# The Maceo Baston clock is ticking/Baston officially signed



## speedythief (Jul 16, 2003)

According to Chuck Swirsky, the deadline is noon tomorrow for the Pacers to match.


----------



## Babe Ruth (Dec 6, 2006)

*Re: The Maceo Baston clock is ticking*

It's very hard to say what the Pacers are going to do now, because it's been close to a week, and we haven't heard anything from the Pacers yet, so it looks like Baston will be coming back to the Raptors. 

Personally do you guys think the Pacers will match the offer?


----------



## bigbabyjesus (Mar 1, 2003)

*Re: The Maceo Baston clock is ticking*

I kinda hope they match, just because I don't think theres much room for him.. and like I said before, I'd rather we use this cash on a rebounder like Singleton, or Chucky Hayes.


----------



## different_13 (Aug 30, 2005)

*Re: The Maceo Baston clock is ticking*

Out of those two I'd go for Singleton, better fit at the 3, can also play the 4.
But then Moon sounds a lot like that too..
The difference is Singleton's proved himself against NBA competition.

I don't really get the Baston signing - where is he gonna get any playing time?
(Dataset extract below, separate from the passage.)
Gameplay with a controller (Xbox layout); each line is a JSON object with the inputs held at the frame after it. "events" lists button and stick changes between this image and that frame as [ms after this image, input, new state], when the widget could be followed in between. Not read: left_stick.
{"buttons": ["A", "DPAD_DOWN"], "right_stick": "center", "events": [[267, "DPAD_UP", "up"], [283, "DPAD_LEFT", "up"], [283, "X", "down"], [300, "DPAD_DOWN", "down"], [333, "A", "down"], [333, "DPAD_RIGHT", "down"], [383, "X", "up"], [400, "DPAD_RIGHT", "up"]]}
I say Bosh, bargnani and Rasho are all ahead of him in the depth chart, as is Garbajosa if he's healthy.


----------



## SkywalkerAC (Sep 20, 2002)

*Re: The Maceo Baston clock is ticking*

He's not signed to get playing time. He's signed as a good bench veteran.


----------



## different_13 (Aug 30, 2005)

*Re: The Maceo Baston clock is ticking*

What recent NBA playoff experience does he have?
I know he played in Europe quite a bit, but I think it's different - Parker is a different matter, because he plays big minutes here too.
But hey, if it works I'm all for it.


----------



## Damian Necronamous (Jun 10, 2002)

*Re: The Maceo Baston clock is ticking*



different_13 said:


> Out of those two I'd go for Singleton, better fit at the 3, can also play the 4.
> But then Moon sounds a lot like that too..
> The difference is Singleton's proved himself against NBA competition.
> 
> I don't really get the Baston signing - where is he gonna get any playing time? I say Bosh, bargnani and Rasho are all ahead of him in the depth chart, as is Garbajosa if he's healthy.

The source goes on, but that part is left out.